Outside of manufacturing, transportation and wholesale trade firms reported strong sales increases, while professional and high tech firms noted a more modest rise in activity. All firms expected sales to rise considerably in the next six months. Professional, high-tech, and wholesale trade firms reported strong capital spending plans, while transportation firms anticipated a slight decrease in capital expenditures heading forward.
Real Estate and Construction
District real estate activity continued to rise at a slight pace as residential real estate conditions were flat and commercial real estate activity expanded modestly. Residential home sales were steady since the previous survey, and were moderately above year-ago levels. Sales of low- and medium-priced homes continued to outpace sales of higher-priced homes. Residential home prices increased modestly, while residential inventories decreased. Residential construction activity was flat, with no change in sales of construction supplies, new home starts, and traffic of potential home buyers. Activity in the commercial real estate sector continued to expand at a modest pace, as absorption, completions, construction underway, sales, and prices rose, while vacancy rates declined. Commercial real estate activity was expected to continue to increase at a modest pace in the coming months.
Bankers reported steady overall loan demand since the previous survey, with a majority of respondents indicating stable demand for commercial and industrial, commercial real estate, residential real estate and consumer installment loans. Most bankers reported that loan quality was unchanged compared to a year ago, and expected loan quality to remain essentially the same over the next six months. Credit standards also remained largely unchanged in all major loan categories. Finally, a majority of respondents reported stable deposit levels.
Growth in Tenth District energy activity eased since the last survey period, while expectations for future activity remained solid. The number of active oil and gas drilling rigs was little changed across the District, and contacts expected them to stay near current levels in the coming months. Respondents projected a modest increase in future oil prices and hence higher profits over the next six months. The abundant supply of natural gas was expected to keep weighing on prices and profitability in that sector. Firms surveyed expected Hurricane Harvey to have low to medium impacts on the oil and gas industry. Contacts, on average, estimated the effects on offshore production, trade, and refineries to last five, six and nine weeks, respectively, from the start of Harvey.

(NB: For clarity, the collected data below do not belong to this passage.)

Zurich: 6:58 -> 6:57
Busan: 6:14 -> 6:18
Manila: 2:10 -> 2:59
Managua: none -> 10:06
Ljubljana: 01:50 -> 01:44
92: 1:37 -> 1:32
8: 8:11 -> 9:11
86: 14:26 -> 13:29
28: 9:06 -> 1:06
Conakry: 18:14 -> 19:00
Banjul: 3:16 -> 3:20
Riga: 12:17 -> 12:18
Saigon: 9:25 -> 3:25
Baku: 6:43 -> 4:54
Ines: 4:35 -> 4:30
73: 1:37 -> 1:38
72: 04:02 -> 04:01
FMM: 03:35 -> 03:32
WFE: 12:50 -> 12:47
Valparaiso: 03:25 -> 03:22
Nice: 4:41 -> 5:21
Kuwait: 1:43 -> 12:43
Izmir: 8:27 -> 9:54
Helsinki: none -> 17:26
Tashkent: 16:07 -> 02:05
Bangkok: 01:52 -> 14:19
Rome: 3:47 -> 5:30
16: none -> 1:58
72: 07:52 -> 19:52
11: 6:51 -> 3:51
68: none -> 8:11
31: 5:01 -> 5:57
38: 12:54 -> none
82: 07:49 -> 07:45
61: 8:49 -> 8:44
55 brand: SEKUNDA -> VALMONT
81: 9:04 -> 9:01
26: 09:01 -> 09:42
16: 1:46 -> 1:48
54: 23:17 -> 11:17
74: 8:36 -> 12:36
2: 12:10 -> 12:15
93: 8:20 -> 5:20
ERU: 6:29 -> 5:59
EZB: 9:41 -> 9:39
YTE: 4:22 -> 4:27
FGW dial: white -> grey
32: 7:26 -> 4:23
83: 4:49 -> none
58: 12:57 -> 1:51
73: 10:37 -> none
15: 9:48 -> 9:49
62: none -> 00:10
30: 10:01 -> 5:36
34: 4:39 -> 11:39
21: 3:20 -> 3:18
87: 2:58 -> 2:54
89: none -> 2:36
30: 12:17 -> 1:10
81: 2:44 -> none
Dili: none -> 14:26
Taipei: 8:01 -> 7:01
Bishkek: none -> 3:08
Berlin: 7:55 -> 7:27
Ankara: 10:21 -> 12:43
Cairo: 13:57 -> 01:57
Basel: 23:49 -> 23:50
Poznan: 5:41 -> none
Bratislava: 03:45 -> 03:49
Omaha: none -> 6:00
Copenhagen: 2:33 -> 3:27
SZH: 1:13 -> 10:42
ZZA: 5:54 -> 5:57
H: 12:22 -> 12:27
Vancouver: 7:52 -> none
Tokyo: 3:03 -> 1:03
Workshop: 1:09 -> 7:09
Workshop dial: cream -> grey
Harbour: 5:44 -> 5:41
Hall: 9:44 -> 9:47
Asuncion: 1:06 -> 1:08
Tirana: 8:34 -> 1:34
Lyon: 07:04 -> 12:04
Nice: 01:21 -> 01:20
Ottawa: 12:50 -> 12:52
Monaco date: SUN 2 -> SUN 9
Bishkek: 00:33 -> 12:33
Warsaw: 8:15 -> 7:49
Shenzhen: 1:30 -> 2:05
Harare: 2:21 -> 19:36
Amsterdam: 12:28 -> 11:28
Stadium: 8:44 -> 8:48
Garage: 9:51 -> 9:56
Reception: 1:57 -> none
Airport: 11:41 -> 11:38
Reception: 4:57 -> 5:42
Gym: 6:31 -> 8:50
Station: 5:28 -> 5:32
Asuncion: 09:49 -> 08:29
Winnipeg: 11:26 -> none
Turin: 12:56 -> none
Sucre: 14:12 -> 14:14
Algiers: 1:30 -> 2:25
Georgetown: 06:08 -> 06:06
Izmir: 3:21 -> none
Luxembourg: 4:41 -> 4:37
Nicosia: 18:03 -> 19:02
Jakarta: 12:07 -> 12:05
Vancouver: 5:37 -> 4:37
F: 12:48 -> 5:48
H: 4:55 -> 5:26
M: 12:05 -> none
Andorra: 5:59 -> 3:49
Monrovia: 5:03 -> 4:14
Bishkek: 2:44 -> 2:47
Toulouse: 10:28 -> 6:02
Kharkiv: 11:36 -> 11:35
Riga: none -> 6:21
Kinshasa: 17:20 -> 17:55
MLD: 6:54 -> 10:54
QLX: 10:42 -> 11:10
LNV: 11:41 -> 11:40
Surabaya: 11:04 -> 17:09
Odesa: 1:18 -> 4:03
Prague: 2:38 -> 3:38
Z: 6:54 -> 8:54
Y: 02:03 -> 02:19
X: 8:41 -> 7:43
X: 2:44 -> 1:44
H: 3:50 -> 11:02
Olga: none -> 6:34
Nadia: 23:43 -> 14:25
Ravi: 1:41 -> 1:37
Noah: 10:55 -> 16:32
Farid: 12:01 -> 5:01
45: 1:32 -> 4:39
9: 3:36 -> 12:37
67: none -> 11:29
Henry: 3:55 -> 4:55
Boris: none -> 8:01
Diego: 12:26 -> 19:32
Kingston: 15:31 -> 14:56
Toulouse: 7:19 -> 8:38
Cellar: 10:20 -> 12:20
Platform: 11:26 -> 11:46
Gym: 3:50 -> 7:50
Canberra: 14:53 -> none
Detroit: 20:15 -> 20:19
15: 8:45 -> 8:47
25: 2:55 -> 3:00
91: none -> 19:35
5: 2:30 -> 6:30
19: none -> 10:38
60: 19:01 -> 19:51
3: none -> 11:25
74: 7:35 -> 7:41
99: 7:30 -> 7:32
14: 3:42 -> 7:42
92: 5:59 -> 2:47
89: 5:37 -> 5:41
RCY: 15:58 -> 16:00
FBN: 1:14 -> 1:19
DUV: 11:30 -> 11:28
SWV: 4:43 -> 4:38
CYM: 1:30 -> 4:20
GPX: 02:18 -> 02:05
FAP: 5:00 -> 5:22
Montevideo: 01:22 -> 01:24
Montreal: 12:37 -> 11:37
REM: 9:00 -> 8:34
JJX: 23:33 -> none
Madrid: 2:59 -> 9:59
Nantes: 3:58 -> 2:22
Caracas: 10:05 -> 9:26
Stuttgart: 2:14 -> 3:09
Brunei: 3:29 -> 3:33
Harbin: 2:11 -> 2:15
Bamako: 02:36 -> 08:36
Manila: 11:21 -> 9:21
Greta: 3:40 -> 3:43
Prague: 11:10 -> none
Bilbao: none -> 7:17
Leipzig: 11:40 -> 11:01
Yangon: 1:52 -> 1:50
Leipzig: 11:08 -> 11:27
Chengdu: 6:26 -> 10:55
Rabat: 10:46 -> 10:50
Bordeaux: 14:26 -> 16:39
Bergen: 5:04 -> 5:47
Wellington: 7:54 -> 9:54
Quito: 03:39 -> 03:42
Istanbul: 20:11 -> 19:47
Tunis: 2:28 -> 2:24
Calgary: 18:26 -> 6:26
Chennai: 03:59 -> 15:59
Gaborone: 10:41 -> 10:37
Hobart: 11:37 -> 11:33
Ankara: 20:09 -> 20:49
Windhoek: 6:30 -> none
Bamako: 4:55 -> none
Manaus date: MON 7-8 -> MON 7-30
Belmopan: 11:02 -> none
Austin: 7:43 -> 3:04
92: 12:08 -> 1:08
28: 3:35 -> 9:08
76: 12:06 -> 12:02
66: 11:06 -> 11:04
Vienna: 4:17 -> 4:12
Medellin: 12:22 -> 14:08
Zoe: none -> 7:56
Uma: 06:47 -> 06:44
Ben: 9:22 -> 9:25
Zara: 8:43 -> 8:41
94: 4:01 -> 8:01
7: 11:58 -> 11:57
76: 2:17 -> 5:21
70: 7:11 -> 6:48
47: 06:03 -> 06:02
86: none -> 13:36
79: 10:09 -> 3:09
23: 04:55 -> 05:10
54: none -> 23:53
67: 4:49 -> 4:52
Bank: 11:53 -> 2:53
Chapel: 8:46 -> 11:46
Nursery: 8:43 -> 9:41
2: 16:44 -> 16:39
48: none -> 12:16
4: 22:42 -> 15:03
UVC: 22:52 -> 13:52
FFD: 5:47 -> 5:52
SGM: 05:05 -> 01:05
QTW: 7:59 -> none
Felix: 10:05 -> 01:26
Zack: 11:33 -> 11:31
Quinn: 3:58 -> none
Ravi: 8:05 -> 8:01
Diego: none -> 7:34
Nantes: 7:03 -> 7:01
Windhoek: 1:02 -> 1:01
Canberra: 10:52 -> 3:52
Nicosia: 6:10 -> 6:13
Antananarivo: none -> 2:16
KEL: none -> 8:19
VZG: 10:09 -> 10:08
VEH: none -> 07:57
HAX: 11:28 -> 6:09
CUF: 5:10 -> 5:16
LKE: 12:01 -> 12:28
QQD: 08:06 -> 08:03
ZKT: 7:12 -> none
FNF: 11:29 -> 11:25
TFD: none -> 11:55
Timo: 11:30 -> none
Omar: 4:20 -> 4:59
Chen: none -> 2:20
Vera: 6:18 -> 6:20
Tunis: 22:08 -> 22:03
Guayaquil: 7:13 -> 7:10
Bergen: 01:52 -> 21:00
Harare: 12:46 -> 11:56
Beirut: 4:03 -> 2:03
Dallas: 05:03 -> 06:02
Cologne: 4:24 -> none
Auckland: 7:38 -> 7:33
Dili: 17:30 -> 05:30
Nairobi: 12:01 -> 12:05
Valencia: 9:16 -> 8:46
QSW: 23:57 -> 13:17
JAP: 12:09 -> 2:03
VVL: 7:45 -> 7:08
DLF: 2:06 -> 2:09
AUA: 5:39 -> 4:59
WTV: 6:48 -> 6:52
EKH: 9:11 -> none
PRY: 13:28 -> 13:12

The District farm economy continued to soften, but showed some signs of stabilization since the previous reporting period. Farm income in the District was lower than a year ago, but some agricultural commodity prices rebounded slightly. Soybean prices increased modestly from the previous reporting period, and yield expectations remained strong. Wheat prices remained flat, but were higher than a year ago. Corn prices declined slightly amid strong production expectations, but District contacts expected strong crop yields to offset some weakness in prices. Cattle and hog prices declined slightly from the previous reporting period, but also remained higher than a year ago. Farmland values declined modestly in some regions, but generally remained steady in areas with strong crop production.